1,100,064円(1,380,760円削減

上記のケースでは①と比較して②の方が、1,380,760円の社会保険料が減少しました(健康保険料△411,108円、厚生年金保険料△959,653円)。

社会保険料が上限に達する月額135万5千円(年額1,626万円)の場合、1,968,648円(健康保険料1,008,996円、厚生年金保険料986,652円)の削減ができます。

注意点

【厚生年金保険料の減少】
掛け捨ての健康保険料と異なり、厚生年金保険料は将来の年金受給金額に関係します。厚生年金保険料が減少することで、将来受給できる年金が減少するというデメリットが発生します。

【税務署や年金事務所からの問題視】
現状、役員賞与を多額に支給する方法について、通常、税務署や年金事務所に問題視されることはないようですが、可能性は0ではありません。職務内容に対して役員賞与が過大であるとして費用計上が認められないリスクがあります。

【役員退職金の上限額の低下】
役員退職金には社会保険料がかからず、所得税や住民税もかなり優遇されています。税務上、不相応に高額な役員退職金は経費として認められず、その上限額は通常以下のような算式(功績倍率法)で決定します。

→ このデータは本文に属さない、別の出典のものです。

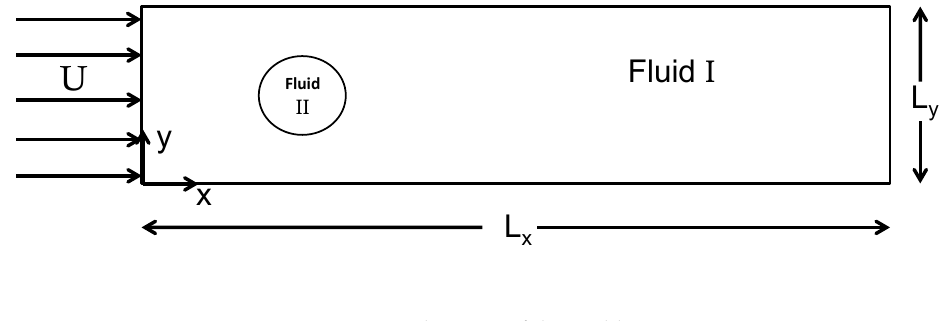
Figure 1. Schematic of the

役員退職金の上限額 = 最終報酬月額 × 勤続年数 × 功績倍率(代表取締役社長で3倍)

上記の「最終報酬月額」は定期同額給与で判定され、事前確定届出給与は含まないとされています。また、退職直前の支給実績だけで判断されるわけではないため、退職直前に定期同額給与での支給に切り替えれば良いというものでもありません。従って、定期同額給与を減らすことで役員退職金の上限額が低下してしまうリスクがあります。